Folk etymology (народна етимологія; narodna etymolohiia). A treatment of words (mostly foreign) whose morphological structure does not fit into the existing pattern of a given language. In folk etymology a part or several parts of an ‘abnormal’ word undergo a modification, being replaced by similar-sounding morphemes of that language. By the same token the rest of the word, even if it remains semantically obscure, acquires the function of a ‘normal’ morpheme. For example, as represented by Chuvash, a Turkic word, vismen (measure), was modified in Ukrainian into bezmin ([a kind of] steelyard), with the ‘prefix’ bez- (without) and the ‘root’ -min- (change) compatible with Ukrainian prefixes and roots both structurally (consonant + vowel + consonant) and semantically (correct scale, scale without cheat). In čavun (cast iron), also based on a Turkic word (cf Chuvash tšugun), a ‘root,’ čav- as in čavyty (crush), was introduced, thus isolating a ‘suffix’ -un, devoid in this word of any semantic function, but fitting into a typical structure of Ukrainian suffixes (vowel + consonant).

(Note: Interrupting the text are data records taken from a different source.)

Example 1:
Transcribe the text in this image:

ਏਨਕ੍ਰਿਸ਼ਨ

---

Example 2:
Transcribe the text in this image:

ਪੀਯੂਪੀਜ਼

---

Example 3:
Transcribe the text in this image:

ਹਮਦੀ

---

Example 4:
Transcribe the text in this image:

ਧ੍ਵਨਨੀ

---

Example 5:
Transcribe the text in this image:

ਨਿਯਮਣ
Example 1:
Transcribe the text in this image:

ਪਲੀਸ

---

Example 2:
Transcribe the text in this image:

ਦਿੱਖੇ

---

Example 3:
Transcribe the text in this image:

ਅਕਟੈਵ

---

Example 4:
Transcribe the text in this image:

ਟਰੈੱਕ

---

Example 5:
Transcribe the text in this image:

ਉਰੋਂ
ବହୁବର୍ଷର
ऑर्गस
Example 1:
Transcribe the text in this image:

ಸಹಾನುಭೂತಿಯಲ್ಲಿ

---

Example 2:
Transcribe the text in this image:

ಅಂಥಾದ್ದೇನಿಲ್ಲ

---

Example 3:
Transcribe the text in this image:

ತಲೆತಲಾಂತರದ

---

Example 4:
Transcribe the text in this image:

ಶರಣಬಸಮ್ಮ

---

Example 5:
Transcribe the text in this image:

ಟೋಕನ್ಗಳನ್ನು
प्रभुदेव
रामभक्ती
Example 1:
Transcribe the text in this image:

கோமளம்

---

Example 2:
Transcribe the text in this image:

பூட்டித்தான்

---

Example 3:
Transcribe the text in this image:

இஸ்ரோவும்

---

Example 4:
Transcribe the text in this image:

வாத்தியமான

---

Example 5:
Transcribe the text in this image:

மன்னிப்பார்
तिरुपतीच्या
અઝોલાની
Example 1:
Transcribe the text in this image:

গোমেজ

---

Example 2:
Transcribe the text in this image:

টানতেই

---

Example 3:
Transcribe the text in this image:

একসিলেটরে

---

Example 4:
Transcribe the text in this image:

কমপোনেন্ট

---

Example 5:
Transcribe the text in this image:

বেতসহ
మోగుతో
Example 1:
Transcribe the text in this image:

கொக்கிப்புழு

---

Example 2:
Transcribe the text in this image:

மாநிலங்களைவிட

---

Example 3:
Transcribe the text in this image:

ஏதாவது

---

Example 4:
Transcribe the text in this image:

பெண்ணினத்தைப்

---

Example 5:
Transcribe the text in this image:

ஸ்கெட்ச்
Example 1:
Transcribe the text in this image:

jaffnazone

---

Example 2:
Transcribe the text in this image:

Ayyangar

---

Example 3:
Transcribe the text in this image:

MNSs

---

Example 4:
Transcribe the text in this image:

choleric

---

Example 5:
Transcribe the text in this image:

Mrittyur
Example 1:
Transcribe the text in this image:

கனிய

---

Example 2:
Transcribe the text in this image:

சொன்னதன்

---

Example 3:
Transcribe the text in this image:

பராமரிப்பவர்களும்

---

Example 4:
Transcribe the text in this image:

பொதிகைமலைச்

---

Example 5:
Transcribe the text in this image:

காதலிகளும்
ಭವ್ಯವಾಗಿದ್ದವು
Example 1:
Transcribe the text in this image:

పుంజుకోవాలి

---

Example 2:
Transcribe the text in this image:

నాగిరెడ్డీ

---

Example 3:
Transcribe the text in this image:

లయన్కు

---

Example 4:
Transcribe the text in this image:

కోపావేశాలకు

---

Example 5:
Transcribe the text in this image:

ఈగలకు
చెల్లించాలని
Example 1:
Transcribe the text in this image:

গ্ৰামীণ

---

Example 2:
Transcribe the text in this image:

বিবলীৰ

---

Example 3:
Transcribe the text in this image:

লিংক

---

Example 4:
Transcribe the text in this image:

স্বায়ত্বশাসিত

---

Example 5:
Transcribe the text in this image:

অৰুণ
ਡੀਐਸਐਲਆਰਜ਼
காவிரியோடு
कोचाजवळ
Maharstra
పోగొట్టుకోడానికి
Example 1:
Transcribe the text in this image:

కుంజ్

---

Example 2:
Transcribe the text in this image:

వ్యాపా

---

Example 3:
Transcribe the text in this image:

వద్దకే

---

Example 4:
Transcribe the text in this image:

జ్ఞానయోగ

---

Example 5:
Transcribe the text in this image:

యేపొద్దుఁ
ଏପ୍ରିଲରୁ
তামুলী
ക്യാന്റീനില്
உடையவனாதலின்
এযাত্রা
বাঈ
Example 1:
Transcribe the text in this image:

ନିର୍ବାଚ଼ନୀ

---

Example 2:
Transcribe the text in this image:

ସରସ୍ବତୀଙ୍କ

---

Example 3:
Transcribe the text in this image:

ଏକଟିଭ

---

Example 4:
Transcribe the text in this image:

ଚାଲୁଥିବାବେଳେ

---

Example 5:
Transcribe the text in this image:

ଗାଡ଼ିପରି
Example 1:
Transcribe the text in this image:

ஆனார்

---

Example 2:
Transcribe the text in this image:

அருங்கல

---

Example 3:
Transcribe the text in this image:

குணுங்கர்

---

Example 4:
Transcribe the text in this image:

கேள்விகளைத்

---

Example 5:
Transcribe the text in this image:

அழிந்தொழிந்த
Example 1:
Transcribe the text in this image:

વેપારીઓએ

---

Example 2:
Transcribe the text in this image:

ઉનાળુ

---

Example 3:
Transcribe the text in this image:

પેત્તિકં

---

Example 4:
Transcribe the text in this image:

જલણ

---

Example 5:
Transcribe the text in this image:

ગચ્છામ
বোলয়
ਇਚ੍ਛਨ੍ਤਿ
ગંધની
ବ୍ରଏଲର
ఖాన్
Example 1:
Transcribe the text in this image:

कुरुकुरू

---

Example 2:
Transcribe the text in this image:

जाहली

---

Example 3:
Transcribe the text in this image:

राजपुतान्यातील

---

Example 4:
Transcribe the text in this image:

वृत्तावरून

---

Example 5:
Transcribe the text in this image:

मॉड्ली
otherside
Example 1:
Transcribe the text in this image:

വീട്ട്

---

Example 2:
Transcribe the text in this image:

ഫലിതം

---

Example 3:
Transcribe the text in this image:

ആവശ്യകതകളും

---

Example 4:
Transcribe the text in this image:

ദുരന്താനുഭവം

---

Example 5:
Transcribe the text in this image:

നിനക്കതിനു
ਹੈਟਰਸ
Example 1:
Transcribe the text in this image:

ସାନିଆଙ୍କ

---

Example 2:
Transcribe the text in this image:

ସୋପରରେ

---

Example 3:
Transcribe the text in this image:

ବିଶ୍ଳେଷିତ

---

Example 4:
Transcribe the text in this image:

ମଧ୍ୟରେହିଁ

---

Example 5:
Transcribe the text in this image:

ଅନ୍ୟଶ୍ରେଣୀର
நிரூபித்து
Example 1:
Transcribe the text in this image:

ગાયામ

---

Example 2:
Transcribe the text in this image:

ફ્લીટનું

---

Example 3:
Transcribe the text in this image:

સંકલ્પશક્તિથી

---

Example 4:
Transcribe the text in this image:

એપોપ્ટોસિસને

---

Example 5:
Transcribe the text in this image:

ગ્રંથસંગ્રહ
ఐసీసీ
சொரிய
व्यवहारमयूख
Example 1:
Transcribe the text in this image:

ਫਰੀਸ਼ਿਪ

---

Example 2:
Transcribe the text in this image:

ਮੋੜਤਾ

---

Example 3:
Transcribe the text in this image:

Being an important device in the naturalization of loanwords, folk etymology was, in Old and Middle Ukrainian language, broadly applied to words and names of Germanic and Turkic origin. An example of the former is barvinok (periwinkle), with a historically ‘false’ root, barv(a) (color). It came originally from the Latin word, pervinca, through the German Bärwinkel (where it was folk-etymologized into a ‘compound’ word—Bär [bear] and Winkel [corner]) and the Polish barwinek. In the case of words borrowed through written channels and used primarily by intellectuals, folk etymology is mostly resisted. In Old and Middle Ukrainian this applies to most words of Greek (see Hellenisms) and Church Slavonic origin. Folk etymology in such words is more often than not limited to the speech of the uneducated and, if used in literary work, serves as a comic device to ridicule the ‘low’ language of the common people (hence the very name folk etymology). Such usage may be found in satiric and humoristic genres and is especially typical of the ‘low genres’ of the classical school; an example is krutopopy (literally, stern priest), from the Greek protopapas (archpriest) in Ivan Kotliarevsky's travesty of the Aeneid (Eneïda, 1798).